Laparoscopic assistance for the placement of a ventriculoperitoneal shunt (VPS) has been shown to be a safe, effective, and minimally invasive approach for distal peritoneal shunt placement. The purpose of our study was to review our experience with laparoscopy for VPS placement in patients with a potential hostile abdomen.

MATERIALS AND METHODS

After institutional review board approval, a retrospective analysis of all patients who underwent diagnostic laparoscopy for VPS placement from March 2009 to March 2013 was performed. Patient demographics and outcomes were analyzed.

RESULTS

Twenty-seven patients underwent diagnostic laparoscopy for VPS placement at a mean age of 7.7 ± 6.8 years. Twenty-five patients had previous shunts placed in the peritoneum, whereas 2 underwent initial placement. Sixteen patients (59%) had undergone previous non-shunt abdominal operations. Twenty-three patients (85%) had successful peritoneal shunt placement. Distal peritoneal shunt placement was unsuccessful at the time of laparoscopy in 4 patients (15%) secondary to adhesions. Of the 23 patients who had successful peritoneal shunt placement, 57% did not require further shunt intervention, 22% underwent conversion to a ventriculoatrial shunt, 17% underwent re-externalization, and 4% required distal shunt revision. Of the 4 patients who required externalization, 3 underwent a second laparoscopic procedure with successful peritoneal shunt placement.

CONCLUSIONS

Diagnostic laparoscopy eliminated the need for ventriculoatrial shunt placement in 85% of patients with a potentially hostile abdomen. Sixty percent required no further shunt revision. Laparoscopic-assisted peritoneal shunt insertion is a safe, minimally invasive technique in children with the added benefit of allowing full exploration and adhesiolysis.

摘要

背景

腹腔镜辅助放置脑室腹腔分流术(VPS)已被证明是一种安全、有效且微创的远端腹腔分流术放置方法。
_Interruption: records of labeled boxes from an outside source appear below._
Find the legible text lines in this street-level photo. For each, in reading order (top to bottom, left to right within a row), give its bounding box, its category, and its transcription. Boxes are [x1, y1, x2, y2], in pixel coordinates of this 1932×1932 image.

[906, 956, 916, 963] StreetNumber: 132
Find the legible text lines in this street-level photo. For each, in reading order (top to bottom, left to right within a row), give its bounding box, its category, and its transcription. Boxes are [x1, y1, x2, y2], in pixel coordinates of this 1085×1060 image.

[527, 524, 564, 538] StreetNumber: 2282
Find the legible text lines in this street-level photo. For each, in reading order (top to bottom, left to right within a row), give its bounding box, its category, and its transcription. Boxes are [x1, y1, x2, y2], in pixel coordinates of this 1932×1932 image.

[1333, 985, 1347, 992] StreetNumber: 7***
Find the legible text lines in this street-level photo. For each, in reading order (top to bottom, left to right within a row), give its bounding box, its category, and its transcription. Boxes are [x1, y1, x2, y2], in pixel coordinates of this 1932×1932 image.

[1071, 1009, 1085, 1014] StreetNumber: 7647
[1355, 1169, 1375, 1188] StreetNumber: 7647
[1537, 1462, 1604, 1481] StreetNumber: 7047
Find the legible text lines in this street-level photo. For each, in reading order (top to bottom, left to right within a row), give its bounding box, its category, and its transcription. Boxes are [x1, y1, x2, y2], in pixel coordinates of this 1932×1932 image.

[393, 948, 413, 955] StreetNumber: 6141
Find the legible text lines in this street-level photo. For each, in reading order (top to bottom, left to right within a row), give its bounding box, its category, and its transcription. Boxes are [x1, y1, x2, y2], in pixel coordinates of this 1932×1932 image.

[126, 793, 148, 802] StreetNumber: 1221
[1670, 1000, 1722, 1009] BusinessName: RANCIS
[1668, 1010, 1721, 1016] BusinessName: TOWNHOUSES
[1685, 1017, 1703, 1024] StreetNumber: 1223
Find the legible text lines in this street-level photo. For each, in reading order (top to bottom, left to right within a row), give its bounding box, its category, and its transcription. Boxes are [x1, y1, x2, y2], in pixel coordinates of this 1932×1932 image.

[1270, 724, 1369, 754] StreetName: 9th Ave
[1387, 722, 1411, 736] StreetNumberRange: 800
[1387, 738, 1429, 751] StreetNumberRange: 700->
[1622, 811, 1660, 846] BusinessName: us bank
我们研究的目的是回顾我们在腹腔镜下为潜在腹腔粘连患者放置VPS的经验。

材料与方法

经机构审查委员会批准,对2009年3月至2013年3月期间所有接受诊断性腹腔镜检查以放置VPS的患者进行回顾性分析。分析患者的人口统计学资料和手术结果。

结果

27例患者接受了诊断性腹腔镜检查以放置VPS,平均年龄为7.7±6.8岁。25例患者先前已在腹腔内放置过分流管,2例为初次放置。16例患者(59%)先前接受过非分流性腹部手术。23例患者(85%)成功放置了腹腔分流管。4例患者(15%)在腹腔镜检查时因粘连导致远端腹腔分流管放置失败。在23例成功放置腹腔分流管的患者中,57%不需要进一步的分流干预,22%改为脑室心房分流术,17%进行了再次外置,4%需要远端分流管修复。在4例需要外置的患者中,3例接受了第二次腹腔镜手术并成功放置了腹腔分流管。

结论

诊断性腹腔镜检查使85%潜在腹腔粘连患者无需进行脑室心房分流术。60%的患者不需要进一步的分流管修复。腹腔镜辅助腹腔分流管插入术是一种安全、微创的技术,对儿童还有充分探查和粘连松解的额外益处。